Example 2: Terminal Alkene Production Assay with Chimeric Enzymes

[0032] Conversion reactions of myristic acid to its corresponding terminal alkene (1-tridecene) were carried out with the chimeric enzymes separately, using a final volume of 1 mL. In all cases, the reaction medium was composed of the chimeric enzyme to be tested, at a concentration of 1 Mol L.sup.-1, the fatty acid, at a concentration of 0.5 mMol L.sup.-1, and 50 mM sodium phosphate buffer, pH 7.5. Different concentrations of glycerol (0.5, 1, 5 or 10%) were added to each reaction to evaluate the conversion rate (%) of myristic acid into 1-tridecene. All reactions were carried out at 37 C., with gentle stirring (300 rpm), for 30 min.

[0033] For comparison, a reaction with the traditional process of converting fatty acids to alkenes was carried out using the same process conditions, but replacing the chimeric enzymes with decarboxylase SEQ ID NO: 1 and glycerol with hydrogen peroxide at the concentration of 1 mM (final).

[0034] As a result, the traditional condition allowed a conversion of myristic acid to 1-tridecene of around 55% to be achieved.
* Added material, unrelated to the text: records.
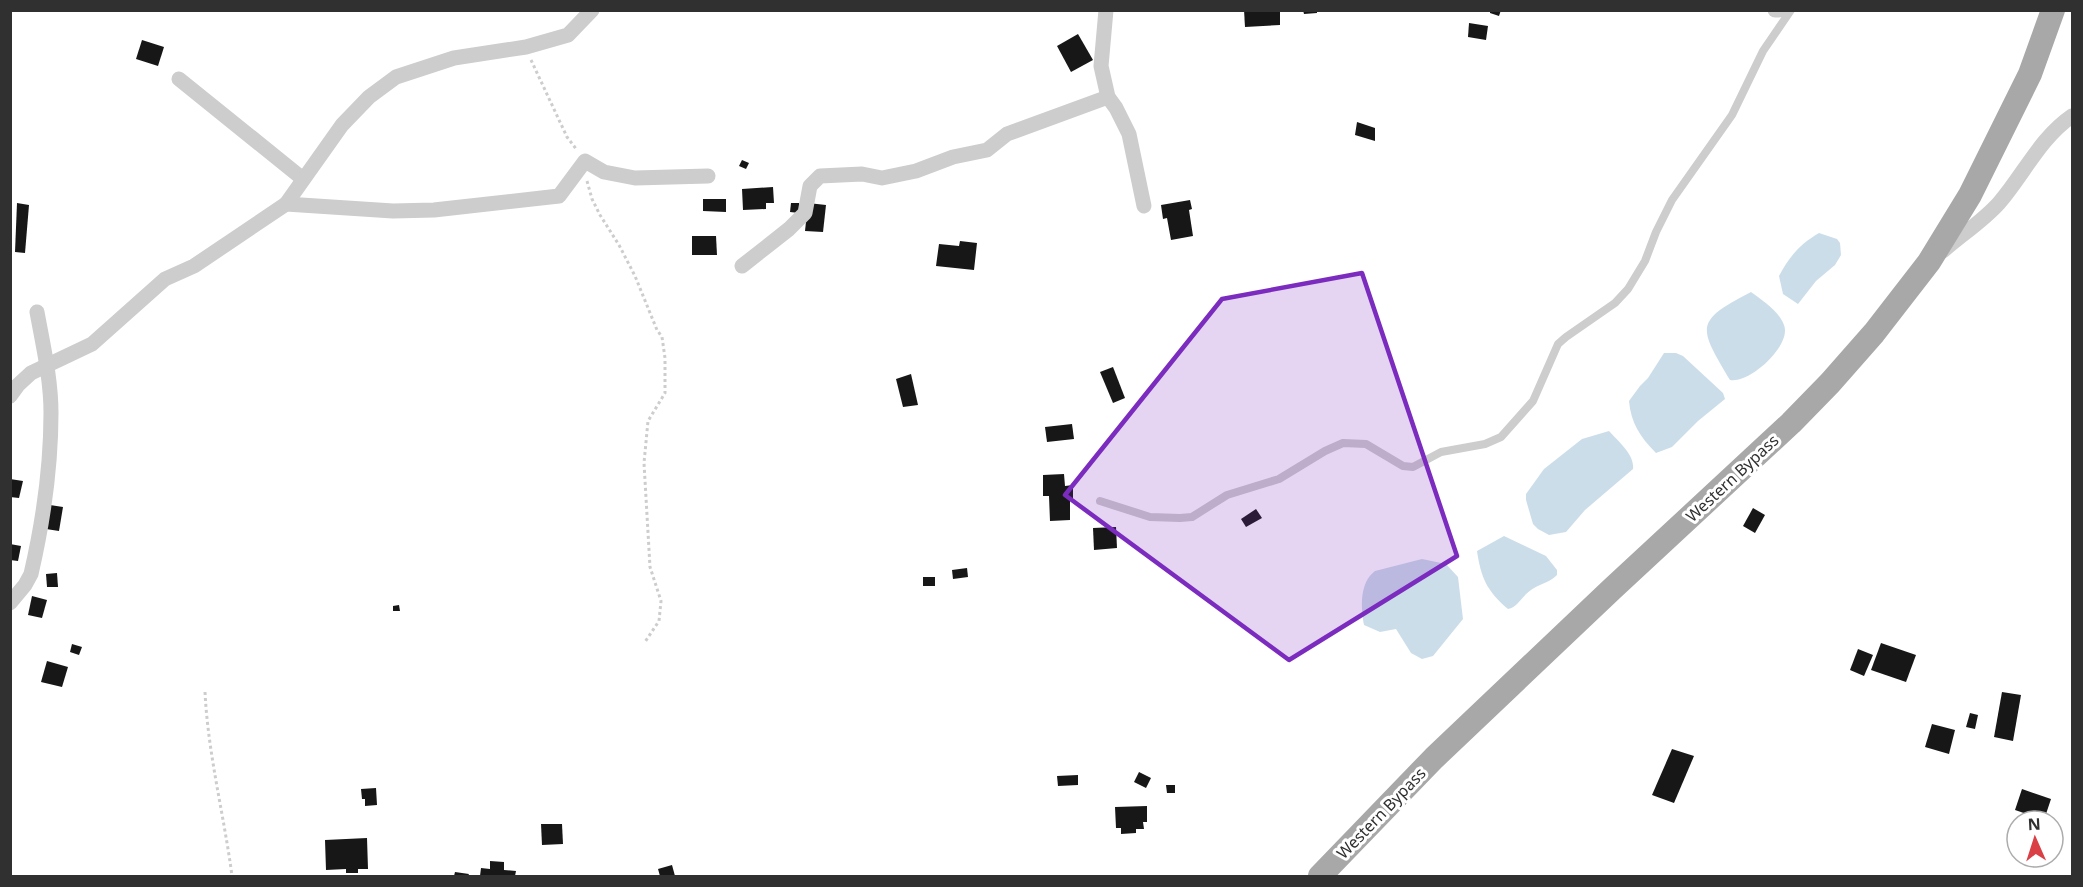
<svg xmlns="http://www.w3.org/2000/svg" width="2083" height="887" viewBox="0 0 2083 887" font-family="'Noto Sans',sans-serif">
  <style>
    .water { fill: #ccddea }
    .building { fill: #171717 }
    .lines { fill: none; stroke-linecap: round; stroke-linejoin: round }
    .path { stroke: #cdcdcd; stroke-width: 3; stroke-dasharray: 3 3; stroke-linecap: butt }
    .service { stroke: #cdcdcd; stroke-width: 8 }
    .minor { stroke: #cdcdcd; stroke-width: 15 }
    .primary { stroke: #a8a8a8; stroke-width: 24 }
    .marked { fill: #7b2cbf; fill-opacity: 0.2; stroke: #7b2cbf; stroke-width: 4.5; stroke-linejoin: round }
    .labels { text-anchor: middle; dominant-baseline: central; stroke-width: 6; stroke-linejoin: round; paint-order: stroke }
    .street-label { font-size: 16px; fill: #303030; stroke: #fff }
  </style>
  <rect width="100%" height="100%" fill="#fff"/>
  <g class="water">
    <path d="M1819,233L1837,239L1840,243L1841,255L1835,265L1816,281L1798,304L1783,294L1779,276C1789,257 1800,244 1819,233Z"/>
    <path d="M1751,292C1762,300 1779,311 1784,325C1792,345 1750,384 1730,380C1699,327 1693,322 1751,292Z"/>
    <path d="M1664,353H1676L1683,356L1723,393L1725,399L1698,421L1672,447L1656,453C1640,437 1631,423 1629,401L1640,386L1648,378Z"/>
    <path d="M1609,431C1618,441 1635,455 1633,469L1585,510L1566,532L1549,535L1538,529L1533,524L1526,500V494L1544,469L1582,439Z"/>
    <path d="M1504,536L1546,556L1557,570V575C1549,583 1539,584 1531,590C1522,596 1518,607 1508,609C1487,591 1481,578 1477,551Z"/>
    <path d="M1422,559L1446,564L1458,577L1463,619L1433,656L1422,659L1411,653L1396,629L1380,632L1364,625C1361,608 1359,583 1375,571Z"/>
  </g>
  <g class="building">
    <polygon points="1244,10 1280,10 1280,25 1245,27"/>
    <polygon points="1303,10 1317,10 1317,13 1304,14"/>
    <polygon points="1490,10 1501,10 1499,16 1490,13"/>
    <polygon points="1469,23 1488,26 1486,40 1468,37"/>
    <polygon points="1078,34 1093,60 1071,72 1057,46"/>
    <polygon points="142,40 164,47 158,66 136,59"/>
    <polygon points="1357,122 1375,128 1375,141 1355,135"/>
    <polygon points="742,160 749,163 746,169 739,166"/>
    <polygon points="773,187 774,203 766,203 766,209 743,210 742,189"/>
    <polygon points="703,199 726,199 726,212 703,211"/>
    <polygon points="1190,200 1192,209 1189,210 1193,236 1171,240 1167,218 1163,219 1161,205"/>
    <polygon points="17,203 29,205 25,253 15,252"/>
    <polygon points="791,203 799,203 799,213 790,212"/>
    <polygon points="808,203 826,205 823,232 805,231"/>
    <polygon points="692,236 716,236 717,255 692,255"/>
    <polygon points="960,241 977,243 974,270 936,266 939,244 959,246"/>
    <polygon points="1113,367 1125,398 1113,403 1100,372"/>
    <polygon points="911,374 918,405 903,407 896,379"/>
    <polygon points="1072,424 1074,439 1047,442 1045,427"/>
    <polygon points="1064,474 1065,486 1073,485 1073,499 1070,499 1070,520 1050,521 1049,496 1043,496 1043,475"/>
    <polygon points="10,479 23,481 19,498 10,497"/>
    <polygon points="50,505 63,507 59,531 46,529"/>
    <polygon points="1753,508 1765,515 1755,533 1743,526"/>
    <polygon points="1256,509 1262,518 1246,527 1241,519"/>
    <polygon points="1116,527 1117,548 1094,550 1093,528"/>
    <polygon points="10,544 21,546 18,561 10,560"/>
    <polygon points="967,568 968,577 953,579 952,570"/>
    <polygon points="57,573 58,587 47,587 46,574"/>
    <rect x="923" y="577" width="12" height="9"/>
    <polygon points="32,596 47,600 42,618 28,615"/>
    <polygon points="399,605 400,611 393,611 393,606"/>
    <polygon points="1881,643 1916,655 1906,682 1871,670"/>
    <polygon points="72,644 82,647 79,655 70,652"/>
    <polygon points="1858,649 1873,655 1864,676 1850,670"/>
    <polygon points="47,661 68,667 62,687 41,682"/>
    <polygon points="2002,692 2021,695 2013,741 1994,737"/>
    <polygon points="1970,713 1978,715 1975,729 1966,727"/>
    <polygon points="1932,724 1955,730 1949,754 1925,747"/>
    <polygon points="1672,749 1694,756 1674,803 1652,795"/>
    <polygon points="1139,772 1151,778 1146,788 1134,782"/>
    <polygon points="1078,775 1078,785 1058,786 1057,776"/>
    <polygon points="1166,785 1175,785 1175,793 1167,793"/>
    <polygon points="376,788 377,805 365,806 365,799 362,799 361,789"/>
    <polygon points="2022,789 2051,799 2044,820 2015,810"/>
    <polygon points="1147,806 1147,822 1143,822 1144,829 1136,829 1136,833 1121,834 1121,828 1116,828 1115,807"/>
    <polygon points="541,824 562,824 563,844 542,845"/>
    <polygon points="367,838 368,869 358,869 358,873 346,873 346,869 326,870 325,840"/>
    <polygon points="490,861 504,862 504,870 516,871 515,876 480,876 481,868 490,869"/>
    <polygon points="672,865 675,876 660,876 658,869"/>
    <polygon points="455,872 469,874 468,876 454,876"/>
  </g>
  <g class="lines">
    <g class="path">
      <polyline points="531,60 567,137 577,150"/>
      <polyline points="587,181 592,199 600,215 619,245 635,276 657,330 662,337 665,358 665,393 648,421 644,463 650,567 661,601 659,621 645,642"/>
      <path d="M205,692C208,754 224,815 232,876"/>
    </g>
    <polyline class="service" points="1100,501 1150,517 1180,518 1192,517 1227,495 1279,479 1325,451 1343,443 1366,444 1403,466 1413,467 1441,452 1485,444 1501,437 1533,401 1558,344 1566,337 1615,303 1628,289 1645,261 1656,232 1672,200 1732,115 1763,51 1791,10"/>
    <g class="minor">
      <polyline points="1106,10 1101,66 1108,97 1116,108 1129,134 1144,206"/>
      <polyline points="1775,10 1779,10"/>
      <polyline points="179,79 303,179"/>
      <polyline points="286,204 393,211 434,210 559,196 585,161 604,172 635,178 708,176"/>
      <path d="M1943,251C1961,235 1983,221 1999,203C2024,174 2040,138 2072,116"/>
      <polyline points="742,266 789,229 805,213 810,186 820,176 862,174 882,178 916,171 953,157 987,150 1007,134 1108,97"/>
      <polyline points="10,396 18,385 31,373 92,344 165,279 194,266 286,204 342,125 369,97 396,77 454,58 526,47 568,35 592,10"/>
      <path d="M10,603L25,585L31,574C43,522 51,467 51,413C51,379 43,345 37,312"/>
    </g>
    <polyline class="primary" points="1320,876 1434,758 1612,589 1791,423 1830,383 1874,333 1929,262 1970,195 2030,74 2053,10"/>
  </g>
  <path class="marked" d="M1362,273L1457,556L1289,660L1065,495L1222,299Z"/>
  <g class="labels">
    <g class="street-label">
      <text transform="translate(1732 478) rotate(-43)">Western Bypass</text>
      <text transform="translate(1381 813) rotate(-46)">Western Bypass</text>
    </g>
  </g>
  <rect width="2083" height="887" fill="none" stroke="#303030" stroke-width="24"/>
  <g transform="translate(2035 839) rotate(357)"><circle r="28" fill="#ffffff" stroke="#acacac" stroke-width="1.5"/>
  <path d="M0-4.5L10 22L0 15L-10 22Z" fill="#d93f45"/>
  <text y="-9" font-size="16" font-weight="bold" text-anchor="middle" fill="#303030">N</text>
  </g>
</svg>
As can be seen in FIG. 1, the tests carried out with the chimeric enzyme SEQ ID NO: 5 of the present invention showed a conversion percentage between 40 and 50%, with the highest result being achieved with a concentration of 10% of glycerol. In FIG. 2, where the performance results of the chimeric enzyme SEQ ID NO: 6 are presented, a conversion between 40 and 55% can be seen, reaching these levels from 5% of glycerol in the reaction medium.
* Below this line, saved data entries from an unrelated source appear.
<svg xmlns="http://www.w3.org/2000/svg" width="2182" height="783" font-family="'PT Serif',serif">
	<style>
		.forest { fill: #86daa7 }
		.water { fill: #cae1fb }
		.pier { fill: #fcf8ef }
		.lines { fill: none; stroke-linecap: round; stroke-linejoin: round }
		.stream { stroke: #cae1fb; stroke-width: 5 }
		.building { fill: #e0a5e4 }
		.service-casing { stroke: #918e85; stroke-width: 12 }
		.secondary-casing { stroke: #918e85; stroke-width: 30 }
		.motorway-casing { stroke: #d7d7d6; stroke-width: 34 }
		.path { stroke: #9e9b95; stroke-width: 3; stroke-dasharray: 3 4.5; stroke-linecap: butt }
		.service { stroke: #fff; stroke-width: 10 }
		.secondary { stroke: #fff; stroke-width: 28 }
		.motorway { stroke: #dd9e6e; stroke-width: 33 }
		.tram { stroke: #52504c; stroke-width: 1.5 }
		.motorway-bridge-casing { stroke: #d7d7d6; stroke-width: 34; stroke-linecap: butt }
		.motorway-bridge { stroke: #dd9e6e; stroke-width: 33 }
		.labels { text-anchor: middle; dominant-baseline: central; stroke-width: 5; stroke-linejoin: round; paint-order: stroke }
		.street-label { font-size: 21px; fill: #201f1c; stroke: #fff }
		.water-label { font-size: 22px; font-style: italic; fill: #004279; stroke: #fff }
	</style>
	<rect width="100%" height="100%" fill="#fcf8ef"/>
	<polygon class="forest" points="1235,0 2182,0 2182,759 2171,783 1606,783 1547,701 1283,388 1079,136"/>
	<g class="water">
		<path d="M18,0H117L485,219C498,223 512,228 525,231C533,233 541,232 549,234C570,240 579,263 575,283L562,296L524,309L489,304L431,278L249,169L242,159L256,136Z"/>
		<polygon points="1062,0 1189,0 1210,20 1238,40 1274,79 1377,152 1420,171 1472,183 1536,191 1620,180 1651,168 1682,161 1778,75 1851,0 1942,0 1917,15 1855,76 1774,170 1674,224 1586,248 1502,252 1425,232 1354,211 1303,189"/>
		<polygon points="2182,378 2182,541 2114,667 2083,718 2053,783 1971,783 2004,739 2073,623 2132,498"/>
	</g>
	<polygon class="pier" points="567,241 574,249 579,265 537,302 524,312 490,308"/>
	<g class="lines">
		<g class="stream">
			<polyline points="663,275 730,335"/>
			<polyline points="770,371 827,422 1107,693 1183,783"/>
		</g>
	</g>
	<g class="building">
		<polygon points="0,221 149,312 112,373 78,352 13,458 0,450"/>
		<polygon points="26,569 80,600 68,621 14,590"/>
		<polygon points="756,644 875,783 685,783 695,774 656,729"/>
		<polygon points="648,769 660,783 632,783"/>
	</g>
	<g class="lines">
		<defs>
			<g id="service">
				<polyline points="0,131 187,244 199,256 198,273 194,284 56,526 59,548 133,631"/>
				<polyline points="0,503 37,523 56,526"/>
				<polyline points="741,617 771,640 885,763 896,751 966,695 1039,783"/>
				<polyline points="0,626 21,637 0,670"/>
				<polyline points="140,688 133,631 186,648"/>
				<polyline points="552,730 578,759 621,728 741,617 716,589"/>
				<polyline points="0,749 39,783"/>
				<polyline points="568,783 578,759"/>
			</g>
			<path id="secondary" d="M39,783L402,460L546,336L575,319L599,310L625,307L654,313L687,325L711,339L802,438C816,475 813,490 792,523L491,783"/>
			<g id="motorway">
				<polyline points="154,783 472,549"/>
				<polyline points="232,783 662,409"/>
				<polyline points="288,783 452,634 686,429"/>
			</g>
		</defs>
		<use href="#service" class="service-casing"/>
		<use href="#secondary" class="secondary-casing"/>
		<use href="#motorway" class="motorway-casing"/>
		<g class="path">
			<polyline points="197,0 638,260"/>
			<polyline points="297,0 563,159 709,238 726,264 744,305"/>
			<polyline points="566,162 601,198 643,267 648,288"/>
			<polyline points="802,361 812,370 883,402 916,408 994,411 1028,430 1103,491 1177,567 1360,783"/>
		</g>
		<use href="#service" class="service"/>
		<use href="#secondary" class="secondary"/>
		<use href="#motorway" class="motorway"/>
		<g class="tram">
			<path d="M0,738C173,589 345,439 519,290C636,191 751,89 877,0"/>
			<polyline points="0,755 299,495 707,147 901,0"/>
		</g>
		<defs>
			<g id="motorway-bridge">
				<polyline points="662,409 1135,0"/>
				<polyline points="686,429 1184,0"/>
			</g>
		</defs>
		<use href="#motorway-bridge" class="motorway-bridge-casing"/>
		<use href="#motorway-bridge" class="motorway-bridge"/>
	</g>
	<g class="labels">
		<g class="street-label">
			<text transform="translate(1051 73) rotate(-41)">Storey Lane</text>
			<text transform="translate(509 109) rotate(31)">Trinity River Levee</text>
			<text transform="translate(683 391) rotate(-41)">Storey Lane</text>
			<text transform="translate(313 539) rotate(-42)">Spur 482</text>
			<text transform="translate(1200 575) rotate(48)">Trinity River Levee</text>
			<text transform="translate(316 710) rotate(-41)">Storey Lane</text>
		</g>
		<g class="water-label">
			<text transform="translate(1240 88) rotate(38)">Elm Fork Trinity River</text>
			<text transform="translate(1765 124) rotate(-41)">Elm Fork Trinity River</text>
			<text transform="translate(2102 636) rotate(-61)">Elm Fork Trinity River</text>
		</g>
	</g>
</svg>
[0035] In this way, it is observed that the present invention makes it possible to generate peroxide in the reaction medium from glycerol. Instead of adding hydrogen peroxide to the medium, the addition of glycerol brings a new perspective to the disposal of this industrial waste in an effective way, using a single chimeric enzyme, without the need to use two enzyme systems to carry out the conversion reaction.